The Turks reign did not last long. In 1481 the city was retaken by force under Alfonso V of Aragon and turned back into a church. The church was rebuilt to house the relics of the Martyrs of Otranto. The reconstruction included the addition of a rose window on the west-facing front of the Cathedral. In 1711 Ferdinand I of Naples ordered that the south aisle become the Chapel of the Martyrs. This part of the church houses the relics (bones) of the martyrs in seven large coffins and the ‘stone of martyrdom’ (the stone that was used to behead the martyrs). In 1771, a Papal decree formally beatified the 800, who became known as the Blessed Martyrs of Otranto.
The history of this Cathedral was the most interesting thing to learn about while I was in Italy. Seeing the mosaic floor with my own eyes was EPIC and understanding that a twist of fate left it intact for future generations simply amazes me. Seeing the martyrs bones displayed in such a fashion is a fitting reminder that they were willing to die for their beliefs. The church and its history is one of the reasons why I am so grateful that these structures are still standing and that their stories are being preserved and shared.

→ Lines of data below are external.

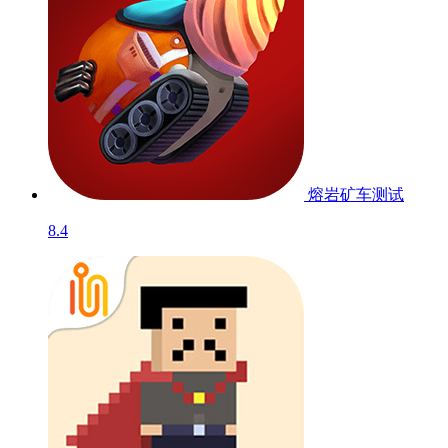
熔岩矿车
测试
8.4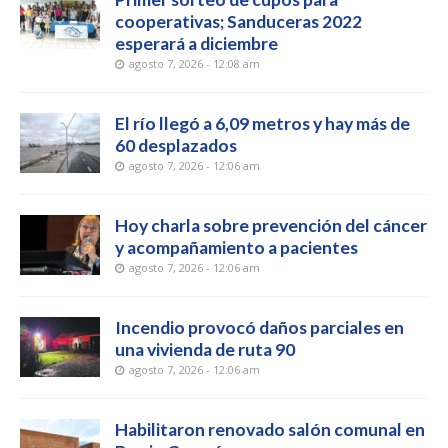
cooperativas; Sanduceras 2022
esperará a diciembre
agosto 7, 2026 - 12:08 am
El río llegó a 6,09 metros y hay más de
60 desplazados
agosto 7, 2026 - 12:06 am
Hoy charla sobre prevención del cáncer
y acompañamiento a pacientes
agosto 7, 2026 - 12:06 am
Incendio provocó daños parciales en
una vivienda de ruta 90
agosto 7, 2026 - 12:06 am
Habilitaron renovado salón comunal en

After visiting the Cathedral, it was time to say Ciao to beautiful town of Otranto. On our way back to our luxurious bus, the last thing I saw was a behemoth sculpture of a boat/ship. I have no idea if this was attribute to a moment in history or simply a piece of art; what I do know is that this is a fitting last image to the wonderful beach side retreat that I now know as Otranto.
Winery Tour, Tasting & Dinner
After some free time in Otranto, we made our way to Scorrano where we visited the Don Carlo Guarini estate for a winery tour, a wine tasting and dinner. The vineyards where the grapes are grown are located in the Italian countryside; we did not get to see the vineyards.
Our first stop was the bottling facility and wine cellar tour. The upper level of the facility was very modern. The casks were made of large metal vats and there was a machine that was used to insert the corks into the bottles. Even though the top level was modern, you could see remnants of the old method of aging wine by looking down at sporadic openings place in the floor.
In the cellar you could really see and feel the history of this great vineyard. We saw historic tools that were used to make wine, oak wine casks, and bottles of wine that were over 400 years old (which when found the early 90s, no one dared to taste).
I’m not gong to lie, THIS was pretty cool to see.
After the cellar tour, we were seated in the main house where the matriarchs of the Guarini family had prepared a fine meal by the fireplace.
Our wine tasting including sampling two reds and one white wine. These wines were produced from either the Primitivo, Negroamaro or the Malvasia NerA grapes which are native to the Puglia region. Prior to the early 90s, very few people knew of the existence of the wines that could be produced solely from these grape. These grapes were often shipped to Northern Italy and blended with the ‘thin’ red wines produced in that region. In the early 90s, the Guarini produced the first bottle of Primitivo, writing on the label the name of the vine, and ushered in a new era of wine making from these grapes..
After all of this excitement, we headed back to our hotel for some rest and relaxation. Overall, this was a great day exploring two towns and experiencing some very awe-inspiring things.